Le culte de Boudha, ou dieu Foo, est de tous les dogmes établis le plus populaire. Il diffère peu de celui qu’on observe en Chine. Ainsi les pagodes y présentent les mêmes dispositions, et y on adore la Divinité sous une forme pareille. De même qu’en Chine on y consulte le sort, et on y conjure le génie du mal, en brûlant sur son autel des papiers dorés et argentés. Astreints aux mêmes règles que les bonzes chinois, les prêtres du dieu Foo sont voués au célibat, mais ils en enfreignent assez généralement la loi. Ils ne s’occupent point de l’instruction du peuple, qui possède si peu de notions sur la religion nationale qu’on l’a vu plusieurs fois délibérer sur le choix d’une croyance, et souvent n’en admettre aucune. La seule coutume religieuse qu’il observe est la vénération des morts. Des funérailles, quelquefois magnifiques, les accompagnent à la dernière demeure, et des autels où le 1er et le 15 de chaque mois on dépose des mets que la famille mange ensuite, leur sont consacrés.
La religion catholique, introduite dans l’empire annamite par des jésuites portugais en 1624, compte aujourd’hui, sur une population de 15 millions d’habitants, 2 millions de croyants, dont la persécution augmente le nombre tous les jours. Elle est représentée par trente missionnaires environ, savoir : vingt missionnaires français et dix missionnaires espagnols. Il existe en outre, dans le pays, des prêtres indigènes dont on fixe le nombre à cent cinquante. C’est surtout chez le peuple qu’ils font des prosélytes, et cela se conçoit d’ailleurs dans un pays qui gémit sons la plus complète oppression.

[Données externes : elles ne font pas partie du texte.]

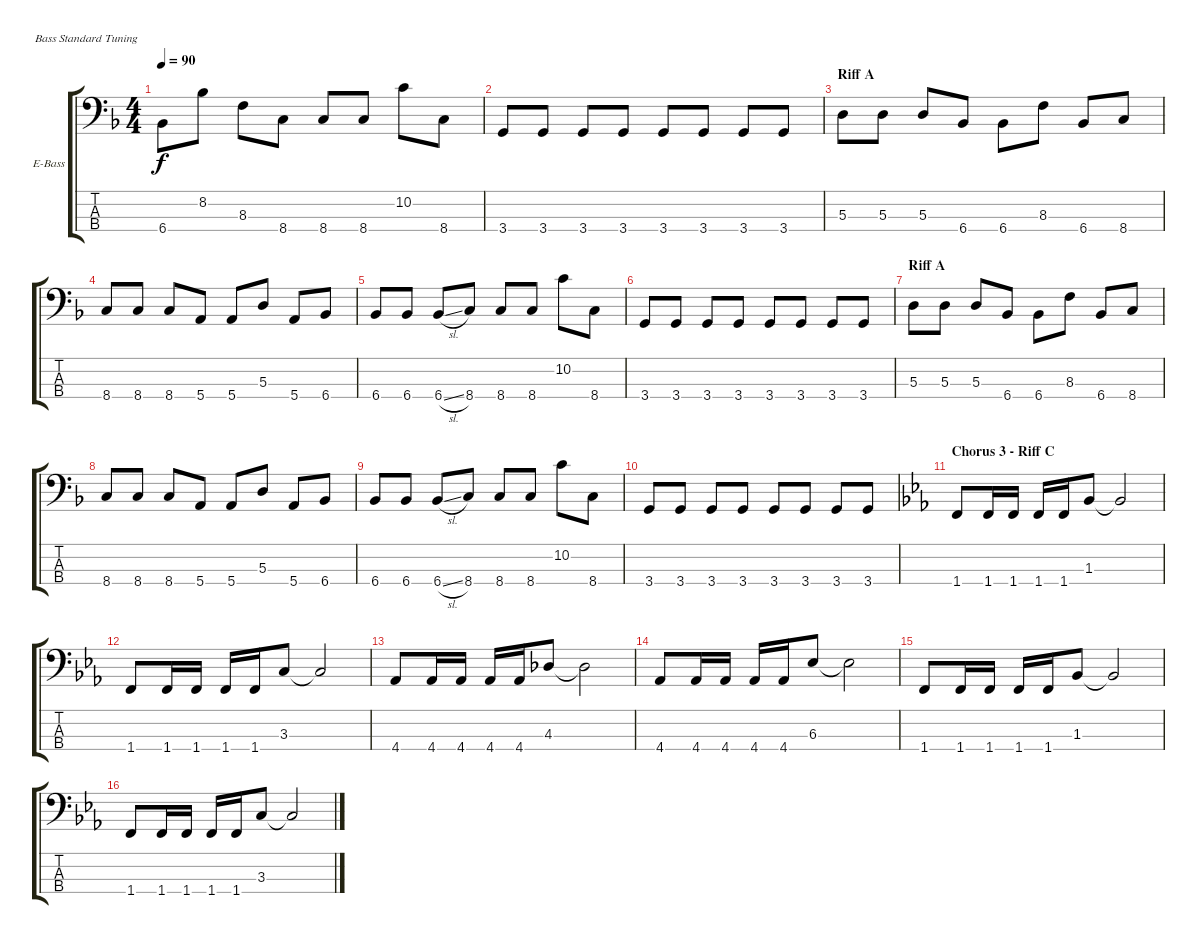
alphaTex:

\bracketExtendMode groupsimilarinstruments
\firstSystemTrackNameOrientation horizontal
\otherSystemsTrackNameOrientation horizontal
\track ("Guitar 4 (bass)" "E-Bass") {instrument electricbasspick}
\staff {score tabs}
\tuning (G2 D2 A1 E1)
\ts (4 4)
\tempo 90
\clef f4
\ks dminor
6.4.8{dy f} 8.2.8 8.3.8 8.4.8 8.4.8 8.4.8 10.2.8 8.4.8 |
3.4.8 3.4.8 3.4.8 3.4.8 3.4.8 3.4.8 3.4.8 3.4.8 |
\section ("" "Riff A")
5.3.8 5.3.8 5.3.8 6.4.8 6.4.8 8.3.8 6.4.8 8.4.8 |
8.4.8 8.4.8 8.4.8 5.4.8 5.4.8 5.3.8 5.4.8 6.4.8 |
6.4.8 6.4.8 6.4{sl}.8 8.4.8 8.4.8 8.4.8 10.2.8 8.4.8 |
3.4.8 3.4.8 3.4.8 3.4.8 3.4.8 3.4.8 3.4.8 3.4.8 |
\section ("" "Riff A")
5.3.8 5.3.8 5.3.8 6.4.8 6.4.8 8.3.8 6.4.8 8.4.8 |
8.4.8 8.4.8 8.4.8 5.4.8 5.4.8 5.3.8 5.4.8 6.4.8 |
6.4.8 6.4.8 6.4{sl}.8 8.4.8 8.4.8 8.4.8 10.2.8 8.4.8 |
3.4.8 3.4.8 3.4.8 3.4.8 3.4.8 3.4.8 3.4.8 3.4.8 |
\section ("" "Chorus 3 - Riff C")
\ks cminor
1.4.8 1.4.16 1.4.16 1.4.16 1.4.16 1.3.8 1.3{t}.2 |
1.4.8 1.4.16 1.4.16 1.4.16 1.4.16 3.3.8 3.3{t}.2 |
4.4.8 4.4.16 4.4.16 4.4.16 4.4.16 4.3.8 4.3{t}.2 |
4.4.8 4.4.16 4.4.16 4.4.16 4.4.16 6.3.8 6.3{t}.2 |
1.4.8 1.4.16 1.4.16 1.4.16 1.4.16 1.3.8 1.3{t}.2 |
1.4.8 1.4.16 1.4.16 1.4.16 1.4.16 3.3.8 3.3{t}.2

Le Cochinchinois est de mœurs douces ; il est serviable, hospitalier, très démonstratif dans le témoignage de ses politesses ; mais, contenu par des supérieurs toujours prêts à le malmener, son caractère a contracté une certaine timidité vis-à-vis de l’étranger et une méfiance qui ne demanderait qu’un peu de sécurité pour disparaître. Patient, obéissant, sobre, dur à la fatigue, il aurait la plupart des qualités requises pour faire un bon soldat si une organisation militaire bien entendue en faisait un emploi intelligent.

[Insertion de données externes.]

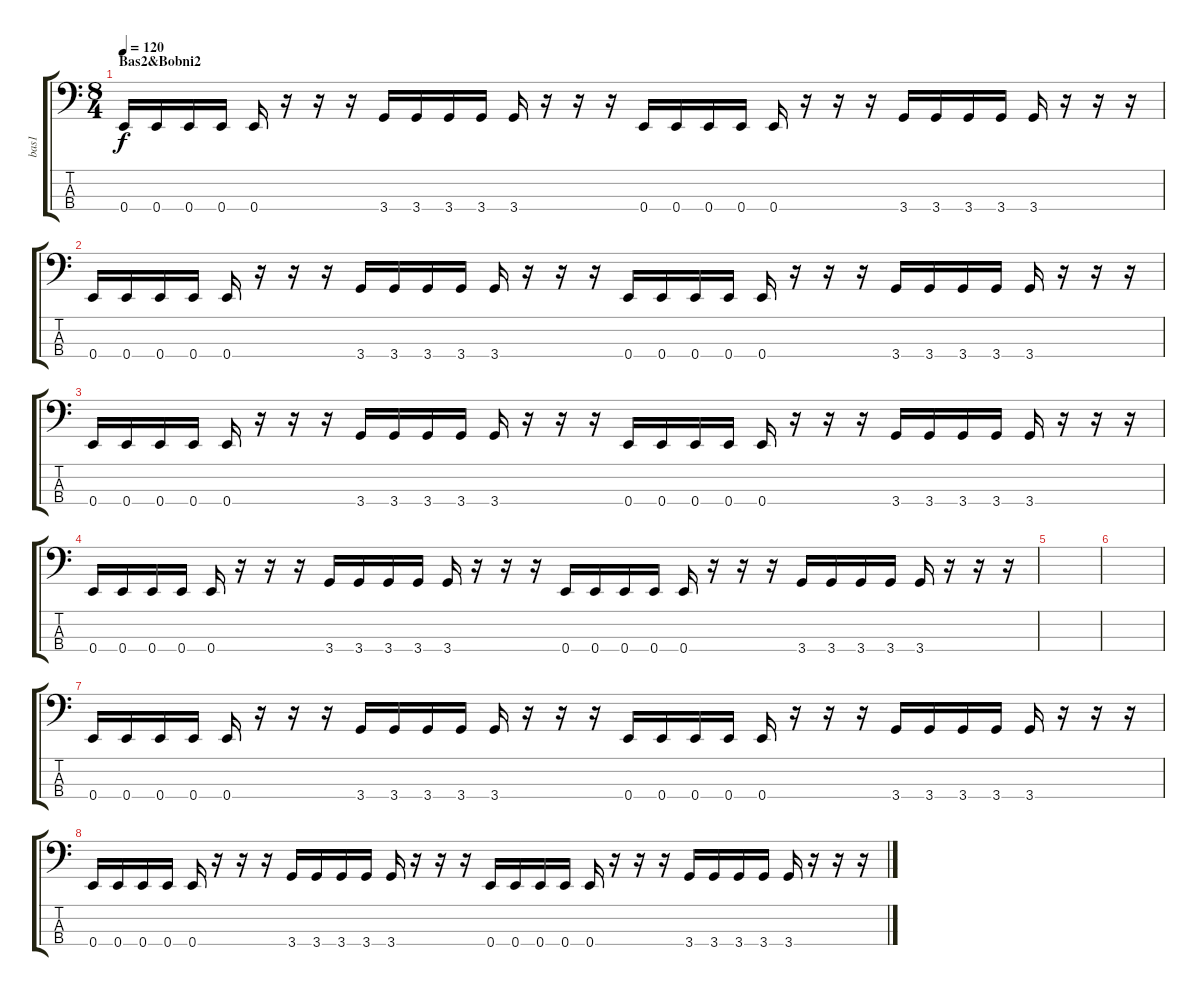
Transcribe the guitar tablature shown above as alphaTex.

\track ("bas1" "bas1") {instrument electricbasspick}
\staff {score tabs}
\tuning (G2 D2 A1 E1) {hide}
\ts (8 4)
\section ("" "Bas2&Bobni2")
\tempo 120
\clef f4
\ks c
0.4.16{dy f} 0.4.16 0.4.16 0.4.16 0.4.16 r.16 r.16 r.16 3.4.16 3.4.16 3.4.16 3.4.16 3.4.16 r.16 r.16 r.16 0.4.16 0.4.16 0.4.16 0.4.16 0.4.16 r.16 r.16 r.16 3.4.16 3.4.16 3.4.16 3.4.16 3.4.16 r.16 r.16 r.16 |
0.4.16 0.4.16 0.4.16 0.4.16 0.4.16 r.16 r.16 r.16 3.4.16 3.4.16 3.4.16 3.4.16 3.4.16 r.16 r.16 r.16 0.4.16 0.4.16 0.4.16 0.4.16 0.4.16 r.16 r.16 r.16 3.4.16 3.4.16 3.4.16 3.4.16 3.4.16 r.16 r.16 r.16 |
0.4.16 0.4.16 0.4.16 0.4.16 0.4.16 r.16 r.16 r.16 3.4.16 3.4.16 3.4.16 3.4.16 3.4.16 r.16 r.16 r.16 0.4.16 0.4.16 0.4.16 0.4.16 0.4.16 r.16 r.16 r.16 3.4.16 3.4.16 3.4.16 3.4.16 3.4.16 r.16 r.16 r.16 |
0.4.16 0.4.16 0.4.16 0.4.16 0.4.16 r.16 r.16 r.16 3.4.16 3.4.16 3.4.16 3.4.16 3.4.16 r.16 r.16 r.16 0.4.16 0.4.16 0.4.16 0.4.16 0.4.16 r.16 r.16 r.16 3.4.16 3.4.16 3.4.16 3.4.16 3.4.16 r.16 r.16 r.16 |
|
|
0.4.16 0.4.16 0.4.16 0.4.16 0.4.16 r.16 r.16 r.16 3.4.16 3.4.16 3.4.16 3.4.16 3.4.16 r.16 r.16 r.16 0.4.16 0.4.16 0.4.16 0.4.16 0.4.16 r.16 r.16 r.16 3.4.16 3.4.16 3.4.16 3.4.16 3.4.16 r.16 r.16 r.16 |
0.4.16 0.4.16 0.4.16 0.4.16 0.4.16 r.16 r.16 r.16 3.4.16 3.4.16 3.4.16 3.4.16 3.4.16 r.16 r.16 r.16 0.4.16 0.4.16 0.4.16 0.4.16 0.4.16 r.16 r.16 r.16 3.4.16 3.4.16 3.4.16 3.4.16 3.4.16 r.16 r.16 r.16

Tous les Cochinchinois sont soldats de naissance, c’est-à-dire que tous sont tenus de consacrer seize années de leur vie au service de l’empereur. C’est à dix-huit ans qu’ils sont appelés sous les drapeaux, où ils reçoivent chaque jour une modique ration de riz, et à peu près deux francs par mois. Rien de grotesque comme l’équipement du soldat cochinchinois, dit un voyageur. Un petit chapeau conique en cuir de rhinocéros, fort étroit, et quelquefois surmonté d’un plumet ronge ou jaune, recouvre ses longs cheveux malpropres, ramassés sans art sur le derrière de la tête ; un pantalon de toile grise très grossière, ne descendant pas plus bas que le genou, laisse voir à nu sa peau sale et flétrie ; une tunique ou casaque, assez semblable pour la forme à celle de nos forçats, complète son habillement. La tunique est bleue, jaune ou rouge, selon que le soldat appartient à tel ou tel corps, et elle a toujours de larges parements d’une couleur différente. Tout soldat dont le chapeau est orné d’un plumet a un fusil. L’artilleur dont la coiffure est privée de cet appendice n’a qu’une lance longue de quatre à cinq mètres, mais au bout de laquelle flotte une éclatante frange rouge.